When the judge read Derek Chauvin’s third guilty verdict, I honestly started to cry. I was so relieved that finally — finally — a police officer had been held accountable for murder. But even as I celebrated this small victory of justice for George Floyd, my mind couldn’t help but drift to Daniel Prude, the Black man killed by Rochester police in March 2020.

The tragedies of George Floyd and Daniel Prude are eerily similar. Both Black men who were handcuffed, pinned to the ground, and then suffocated. Both deaths were ruled homicides by medical examiners. So why did a New York grand jury decline to indict the officers involved in Prude’s death, while Chauvin was found guilty on all counts in Minnesota only months later?

One could argue that Prude was even more vulnerable than Floyd. Prude was in the midst of a mental health crisis — a fact emergency services were made aware of when they got the call. Prude was naked, wandering the streets at night, in the middle of a cold Rochester March. When the police arrived, they not only handcuffed him, but placed a spit hood over his head, which just frightened him more. 

Perhaps the reason that Floyd got justice and Prude didn’t is there were no bystanders to witness and film Prude’s death.

The footage of Floyd’s death was recorded and immediately released by bystander Darnella Frazier. The only footage that exists of Prude’s death, on the other hand, was caught on police body cam and withheld from the public until September 2020. It’s easy to forget that Prude died two months before Floyd. If the footage of Prude’s death had been released when it happened, Daniel Prude’s name could easily have become a rallying cry like George Floyd’s. If the footage wasn’t hidden from us, Prude’s death could have triggered the worldwide protests that followed Floyd’s. Daniel Prude’s story simply wasn’t the media sensation that George Floyd’s was.

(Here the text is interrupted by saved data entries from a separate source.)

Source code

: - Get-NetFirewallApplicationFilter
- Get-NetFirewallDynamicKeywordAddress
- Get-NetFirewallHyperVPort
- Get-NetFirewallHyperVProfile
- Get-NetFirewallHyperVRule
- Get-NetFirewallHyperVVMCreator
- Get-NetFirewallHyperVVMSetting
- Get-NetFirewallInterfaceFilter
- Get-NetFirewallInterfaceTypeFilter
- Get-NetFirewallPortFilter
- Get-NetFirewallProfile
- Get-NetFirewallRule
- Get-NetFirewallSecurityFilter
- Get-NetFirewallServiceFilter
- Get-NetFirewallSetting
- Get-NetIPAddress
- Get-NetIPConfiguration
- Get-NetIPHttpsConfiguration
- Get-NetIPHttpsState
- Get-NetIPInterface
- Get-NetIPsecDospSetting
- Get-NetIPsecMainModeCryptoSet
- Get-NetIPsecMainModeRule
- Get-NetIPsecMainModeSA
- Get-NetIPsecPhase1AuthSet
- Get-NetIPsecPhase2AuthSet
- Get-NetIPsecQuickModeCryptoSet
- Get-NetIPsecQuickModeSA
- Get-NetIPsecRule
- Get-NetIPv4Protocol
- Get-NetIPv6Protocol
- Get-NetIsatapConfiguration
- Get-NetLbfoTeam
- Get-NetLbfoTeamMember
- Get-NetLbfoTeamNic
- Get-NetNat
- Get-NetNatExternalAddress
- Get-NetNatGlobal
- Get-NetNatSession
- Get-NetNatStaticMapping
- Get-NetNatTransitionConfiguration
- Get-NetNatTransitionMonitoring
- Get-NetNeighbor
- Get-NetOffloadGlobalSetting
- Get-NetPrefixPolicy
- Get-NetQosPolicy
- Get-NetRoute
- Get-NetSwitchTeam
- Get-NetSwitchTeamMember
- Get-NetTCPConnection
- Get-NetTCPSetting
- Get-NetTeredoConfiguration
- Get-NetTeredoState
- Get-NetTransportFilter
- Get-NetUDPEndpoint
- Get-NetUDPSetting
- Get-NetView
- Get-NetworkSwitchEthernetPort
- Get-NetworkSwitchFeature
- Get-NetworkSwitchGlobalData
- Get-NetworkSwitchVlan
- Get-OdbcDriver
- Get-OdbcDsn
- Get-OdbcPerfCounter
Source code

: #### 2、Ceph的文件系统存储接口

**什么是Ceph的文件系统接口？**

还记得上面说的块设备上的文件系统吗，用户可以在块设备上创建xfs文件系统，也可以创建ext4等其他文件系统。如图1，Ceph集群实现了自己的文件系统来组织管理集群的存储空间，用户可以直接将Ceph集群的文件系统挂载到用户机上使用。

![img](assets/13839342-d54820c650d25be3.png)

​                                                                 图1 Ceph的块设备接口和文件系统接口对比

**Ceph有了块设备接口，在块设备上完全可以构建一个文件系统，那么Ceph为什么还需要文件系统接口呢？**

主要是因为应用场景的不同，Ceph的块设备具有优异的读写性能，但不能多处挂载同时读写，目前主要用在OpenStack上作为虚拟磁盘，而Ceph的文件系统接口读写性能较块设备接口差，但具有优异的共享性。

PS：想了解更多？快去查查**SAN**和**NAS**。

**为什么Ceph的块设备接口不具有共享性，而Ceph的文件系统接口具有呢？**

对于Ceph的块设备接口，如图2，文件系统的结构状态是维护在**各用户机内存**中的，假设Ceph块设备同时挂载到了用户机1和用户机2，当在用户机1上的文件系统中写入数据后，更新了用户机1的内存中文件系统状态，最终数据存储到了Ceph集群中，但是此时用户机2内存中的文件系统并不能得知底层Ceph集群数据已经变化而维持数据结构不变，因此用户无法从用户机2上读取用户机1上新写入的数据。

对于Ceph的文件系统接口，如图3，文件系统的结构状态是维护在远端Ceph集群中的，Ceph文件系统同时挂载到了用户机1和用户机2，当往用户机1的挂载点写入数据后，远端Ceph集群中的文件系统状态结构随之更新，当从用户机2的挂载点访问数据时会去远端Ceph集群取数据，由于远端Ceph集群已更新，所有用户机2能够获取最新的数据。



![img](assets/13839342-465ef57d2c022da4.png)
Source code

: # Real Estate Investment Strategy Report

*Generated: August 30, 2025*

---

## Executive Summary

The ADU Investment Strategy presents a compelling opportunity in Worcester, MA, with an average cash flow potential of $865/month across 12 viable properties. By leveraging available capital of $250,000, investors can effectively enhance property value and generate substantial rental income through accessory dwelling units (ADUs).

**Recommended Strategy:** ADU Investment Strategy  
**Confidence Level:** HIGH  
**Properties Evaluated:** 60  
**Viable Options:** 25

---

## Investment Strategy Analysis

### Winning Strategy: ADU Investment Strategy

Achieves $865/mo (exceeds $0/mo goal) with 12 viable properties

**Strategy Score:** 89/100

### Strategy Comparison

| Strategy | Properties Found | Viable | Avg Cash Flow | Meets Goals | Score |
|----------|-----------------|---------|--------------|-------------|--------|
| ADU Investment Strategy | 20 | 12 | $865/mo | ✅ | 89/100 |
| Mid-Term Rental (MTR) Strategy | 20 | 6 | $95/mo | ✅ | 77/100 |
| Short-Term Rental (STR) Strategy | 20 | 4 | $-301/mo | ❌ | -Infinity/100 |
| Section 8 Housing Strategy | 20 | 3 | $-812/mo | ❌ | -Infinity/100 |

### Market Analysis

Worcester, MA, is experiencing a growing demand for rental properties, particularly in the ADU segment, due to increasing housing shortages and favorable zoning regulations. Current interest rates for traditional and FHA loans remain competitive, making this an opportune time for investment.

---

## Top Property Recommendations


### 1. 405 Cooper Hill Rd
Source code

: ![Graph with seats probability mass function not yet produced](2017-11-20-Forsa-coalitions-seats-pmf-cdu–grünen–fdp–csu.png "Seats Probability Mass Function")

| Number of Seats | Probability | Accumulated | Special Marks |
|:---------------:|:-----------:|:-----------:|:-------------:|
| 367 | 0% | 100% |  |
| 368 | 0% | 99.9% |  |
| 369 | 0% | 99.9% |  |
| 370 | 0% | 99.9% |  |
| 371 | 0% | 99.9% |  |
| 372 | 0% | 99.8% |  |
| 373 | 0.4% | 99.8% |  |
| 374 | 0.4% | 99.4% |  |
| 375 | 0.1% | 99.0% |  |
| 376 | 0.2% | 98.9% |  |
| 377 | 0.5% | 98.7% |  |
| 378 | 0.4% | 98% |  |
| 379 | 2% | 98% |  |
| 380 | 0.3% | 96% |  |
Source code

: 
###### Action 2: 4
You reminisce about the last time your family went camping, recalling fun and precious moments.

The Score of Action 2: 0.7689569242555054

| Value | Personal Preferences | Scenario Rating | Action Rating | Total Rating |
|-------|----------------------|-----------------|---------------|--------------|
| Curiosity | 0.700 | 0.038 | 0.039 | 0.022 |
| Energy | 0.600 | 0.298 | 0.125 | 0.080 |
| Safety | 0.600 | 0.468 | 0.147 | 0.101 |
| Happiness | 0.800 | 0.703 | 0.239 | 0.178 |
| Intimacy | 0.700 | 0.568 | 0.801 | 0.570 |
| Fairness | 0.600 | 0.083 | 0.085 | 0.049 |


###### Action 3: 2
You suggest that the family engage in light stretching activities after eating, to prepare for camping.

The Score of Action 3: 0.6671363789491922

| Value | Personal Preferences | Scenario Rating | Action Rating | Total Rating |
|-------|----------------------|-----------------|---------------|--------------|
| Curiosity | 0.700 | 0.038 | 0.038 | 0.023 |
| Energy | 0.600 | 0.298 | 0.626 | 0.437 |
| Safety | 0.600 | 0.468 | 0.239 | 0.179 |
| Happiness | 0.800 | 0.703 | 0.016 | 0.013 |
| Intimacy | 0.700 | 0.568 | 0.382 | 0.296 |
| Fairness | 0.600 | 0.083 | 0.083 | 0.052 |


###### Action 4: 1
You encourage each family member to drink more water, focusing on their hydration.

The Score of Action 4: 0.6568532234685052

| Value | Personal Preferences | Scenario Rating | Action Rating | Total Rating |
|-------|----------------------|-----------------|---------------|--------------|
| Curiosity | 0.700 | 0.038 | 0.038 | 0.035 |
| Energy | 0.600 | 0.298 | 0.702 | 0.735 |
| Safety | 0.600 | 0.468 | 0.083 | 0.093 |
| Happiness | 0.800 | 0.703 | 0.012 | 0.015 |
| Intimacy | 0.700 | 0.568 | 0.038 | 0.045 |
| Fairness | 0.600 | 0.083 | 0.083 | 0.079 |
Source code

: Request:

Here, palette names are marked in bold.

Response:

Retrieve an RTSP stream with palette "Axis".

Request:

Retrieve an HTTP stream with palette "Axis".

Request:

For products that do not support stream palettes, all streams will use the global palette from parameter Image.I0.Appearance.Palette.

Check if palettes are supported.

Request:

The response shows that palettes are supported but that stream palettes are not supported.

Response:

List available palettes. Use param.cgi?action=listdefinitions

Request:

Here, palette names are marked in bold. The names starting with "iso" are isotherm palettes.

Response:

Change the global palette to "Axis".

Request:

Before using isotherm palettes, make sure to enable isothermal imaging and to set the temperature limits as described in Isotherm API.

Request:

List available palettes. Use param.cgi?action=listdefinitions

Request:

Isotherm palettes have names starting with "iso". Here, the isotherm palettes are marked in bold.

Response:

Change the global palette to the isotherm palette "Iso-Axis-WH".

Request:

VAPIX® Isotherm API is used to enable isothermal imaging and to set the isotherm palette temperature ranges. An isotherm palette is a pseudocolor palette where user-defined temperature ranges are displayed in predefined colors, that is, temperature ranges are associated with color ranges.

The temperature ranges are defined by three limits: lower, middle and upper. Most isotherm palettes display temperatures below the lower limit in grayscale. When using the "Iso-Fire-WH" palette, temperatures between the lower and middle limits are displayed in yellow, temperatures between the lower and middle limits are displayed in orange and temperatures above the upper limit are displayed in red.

What caused the trial in which Derek Chauvin was convicted wasn’t just the indefensibility and egregiousness of his actions. Plenty of cops have walked away from disgusting displays of violence with zero consequences. The deafening national and international outcry sparked by Frazier’s recording was crucial.

Even though a grand jury voted not to indict them, the officers involved in Prude’s death can still face disciplinary action. At the very least, they should. If we shout about it like we shouted about George Floyd, we can make it happen.

Chauvin’s conviction doesn’t prove that the system is just or fixed. It proves that public opinion and outrage are incredibly powerful. It proves that sometimes the public — ordinary, angry, grieving people — are what make justice happen.